• Edição 125
  • 08 de maio de 2008

Argumento

Tabagismo tem influências genéticas e sociais

Tatiane Leal

O câncer de pulmão é o tipo de câncer que mais mata no mundo. Entre as causas, o tabagismo aparece disparado em primeiro lugar: é responsável por 90% das ocorrências desse tipo de câncer pelo mundo. As outras causas relacionam-se à poluição ambiental, radiação e exposição a substâncias químicas. Entretanto, estudos relacionando fatores genéticos à ocorrência do tumor no pulmão em fumantes vêm aparecendo na comunidade científica.

O pneumologista Alberto Araújo lembra que é certo que existem fatores genéticos, ambientais e sócio-comportamentais que interferem na dinâmica de causalidade do câncer de pulmão. O médico, que dirige o Núcleo de Estudos e Tratamento do Tabagismo (NETT) do Instituto de Doenças do Tórax (IDT), localizado no Hospital Universitário Clementino Fraga Filho (HUCFF) da UFRJ, acredita que a interferência da genética no aparecimento do câncer de pulmão ocorre na medida em que ela influencia que um paciente seja ou não dependente do cigarro, que é a causa principal do câncer de pulmão.

Alberto Araújo destaca que ter a necessidade de consumir uma maior quantidade de cigarros para satisfazer o vício tem ligações com a genética. “Existem fatores genéticos que levam a um metabolismo diferente da nicotina no fígado, o que explica porque alguns fumantes são compulsivos a ponto de fumarem a intervalos muito curtos. Eles têm uma característica genética de serem metabolizadores rápidos da nicotina”, explica o pneumologista.

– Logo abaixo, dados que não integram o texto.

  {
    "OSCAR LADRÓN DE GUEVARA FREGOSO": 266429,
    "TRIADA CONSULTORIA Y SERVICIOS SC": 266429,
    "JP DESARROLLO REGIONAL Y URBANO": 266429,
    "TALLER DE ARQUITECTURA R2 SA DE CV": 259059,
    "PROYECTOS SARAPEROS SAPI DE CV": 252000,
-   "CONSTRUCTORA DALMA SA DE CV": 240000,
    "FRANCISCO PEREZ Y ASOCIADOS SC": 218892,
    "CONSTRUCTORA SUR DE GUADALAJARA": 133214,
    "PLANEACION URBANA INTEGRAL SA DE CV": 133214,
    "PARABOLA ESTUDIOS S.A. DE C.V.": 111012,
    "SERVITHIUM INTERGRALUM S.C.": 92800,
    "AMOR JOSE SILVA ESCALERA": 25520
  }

O especialista também afirma, o genótipo mostra que os fumantes compulsivos também podem ter alterações nos mecanismos do sistema de recompensa cerebral. “Isso tudo faz de alguns fumantes presas mais rápidas e fáceis da dependência, a ponto de não suportarem acordar e ficar mais de cinco minutos sem fumar”, completa o pneumologista.

O vício também pode ser passado de pai para filho. “Atualmente, estudos na área de genética e tabaco, especialmente com gêmeos monozigóticos têm demonstrado um risco variável de 40 a 60 por cento dos filhos de fumantes se tornarem também dependentes da nicotina”, ressalta Alberto Araújo. O médico acredita que esses estudos na área de genética possibilitam uma integração com a farmacologia, que pode desenvolver o medicamento certo, na dose apropriada para cada tipo de dependente da nicotina, aumentando as chances da pessoa parar de fumar. A identificação das pessoas mais suscetíveis ao vício, como os filhos de fumantes, pode desencadear ações de prevenção.

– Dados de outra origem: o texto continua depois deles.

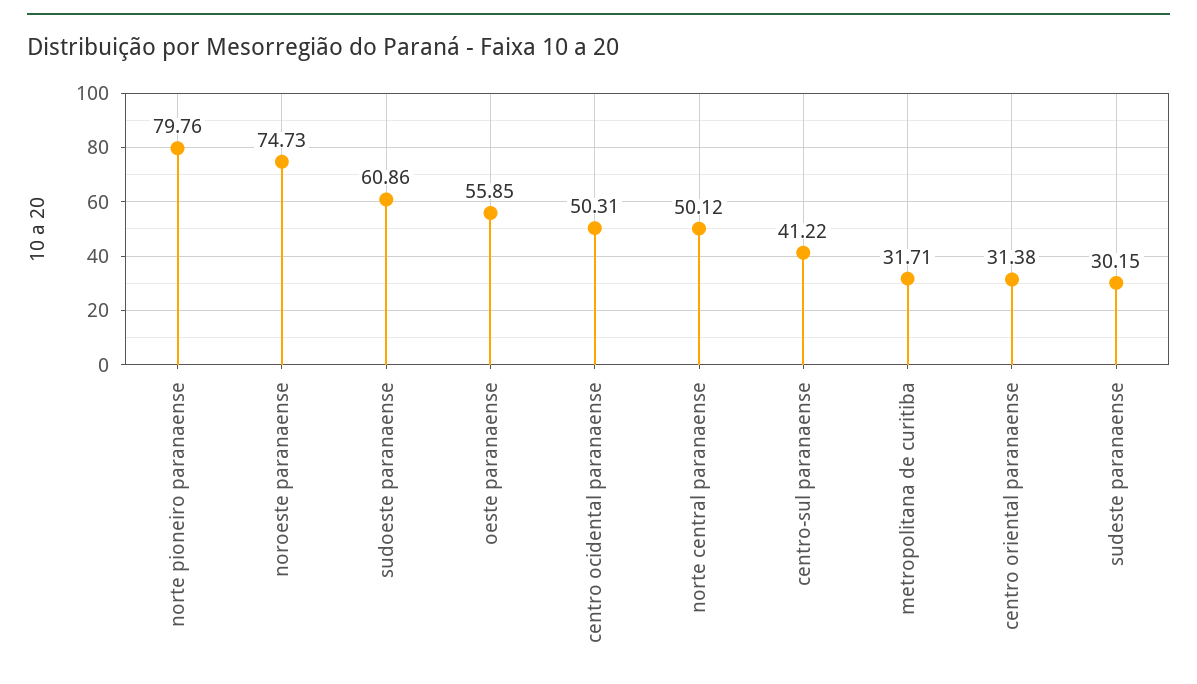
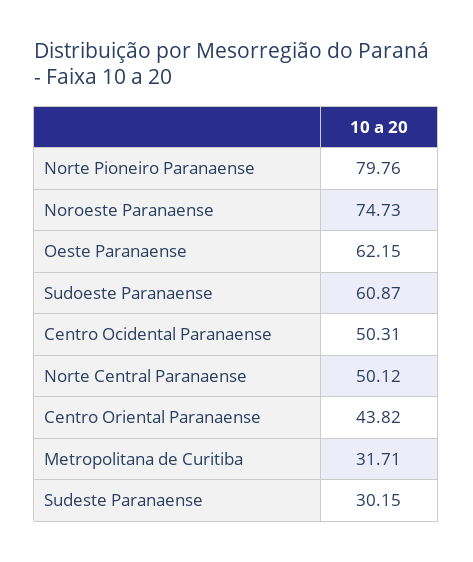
  {
    "norte pioneiro paranaense": 79.76,
    "noroeste paranaense": 74.73,
-   "sudoeste paranaense": 60.86,
+   "sudoeste paranaense": 60.87,
-   "oeste paranaense": 55.85,
+   "oeste paranaense": 62.15,
    "centro ocidental paranaense": 50.31,
    "norte central paranaense": 50.12,
-   "centro-sul paranaense": 41.22,
    "metropolitana de curitiba": 31.71,
-   "centro oriental paranaense": 31.38,
+   "centro oriental paranaense": 43.82,
    "sudeste paranaense": 30.15
  }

- A primeira questão a se colocar é que o tabagismo é principal causa de morte evitável no mundo contemporâneo, sendo o responsável direto pela quase totalidade dos tipos de câncer de pulmão. A prevenção ao tabagismo e o tratamento de fumantes, por si só, já levariam a um grande impacto na queda do número de casos de câncer de pulmão -, afirma o diretor do NETT.

Alberto Araújo salienta que é preciso mudar os fatores ambientais e os valores culturais e sociais que fazem com que o indivíduo leve o cigarro à boca. “Não basta ter o componente genético da dependência. Para ela se exteriorizar é preciso haver uma conspiração de fatores sócio-ambientais presentes no ambiente do indivíduo. A aprendizagem social pela qual crianças e adolescentes passam, em casa com os pais fumantes e na escola ou na sociedade com os amigos fumantes, leva a um processo de experimentação, tolerância e finalmente em pouco tempo, à dependência propriamente dita”, reforça o pneumologista.

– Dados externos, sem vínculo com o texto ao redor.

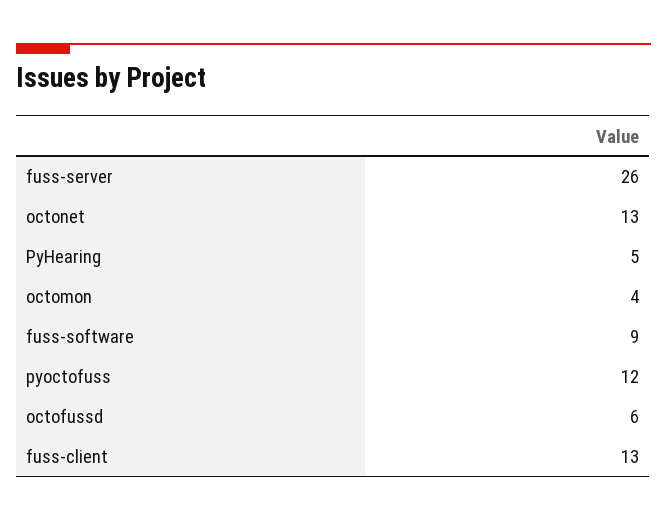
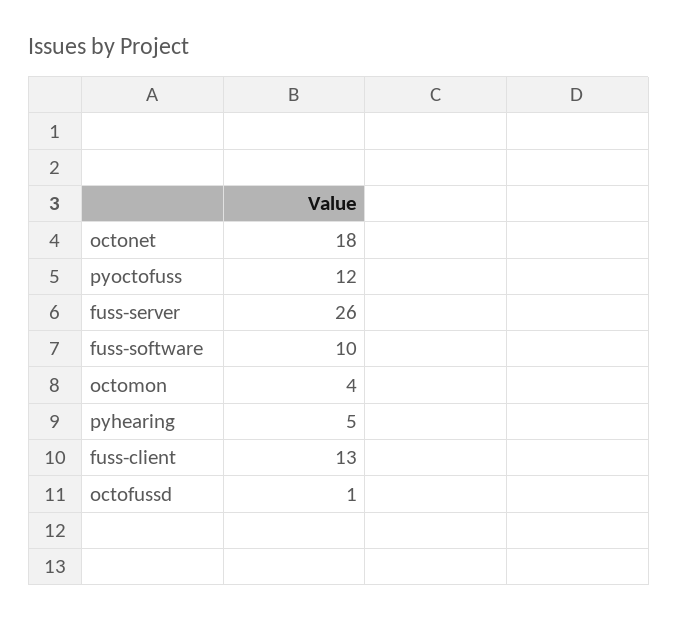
  {
    "fuss-server": 26,
-   "octonet": 13,
+   "octonet": 18,
    "PyHearing": 5,
    "octomon": 4,
-   "fuss-software": 9,
+   "fuss-software": 10,
    "pyoctofuss": 12,
-   "octofussd": 6,
+   "octofussd": 1,
    "fuss-client": 13
  }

Essa aprendizagem social também passa pela mídia. Por muito tempo, vendeu-se uma imagem de glamour associada ao cigarro. “Muitos hábitos adquiridos podem ser fruto da exposição aos ditames da moda, do marketing e do mercado de consumo. A indústria de publicidade do tabaco explorou o glamour de Hollywood e os saudáveis ventos de mudança, seja nos papéis sociais das mulheres, seja nos movimentos por emancipação e liberdades dos anos 60. O cigarro por muito tempo foi associado de forma mentirosa ao sucesso, à juventude, aos resultados em esportes radicais e aos vencedores”, ressalta o médico. Hoje em dia, a propaganda de cigarros é proibida e tem se realizado um grande esforço para mudar essas concepções nas novas e antigas gerações.

Com todos esses fatores genéticos, sociais e ambientais favorecendo o tabagismo e, com ele, o desenvolvimento do câncer de pulmão, evitar o fumo continua sendo o melhor remédio para prevenir a doença. “Se todo fumante tivesse a idéia do que sofre uma pessoa com o câncer de pulmão pensaria muito antes de acender o próximo cigarro”, alerta o doutor Alberto Araújo, reforçando a importância da prevenção.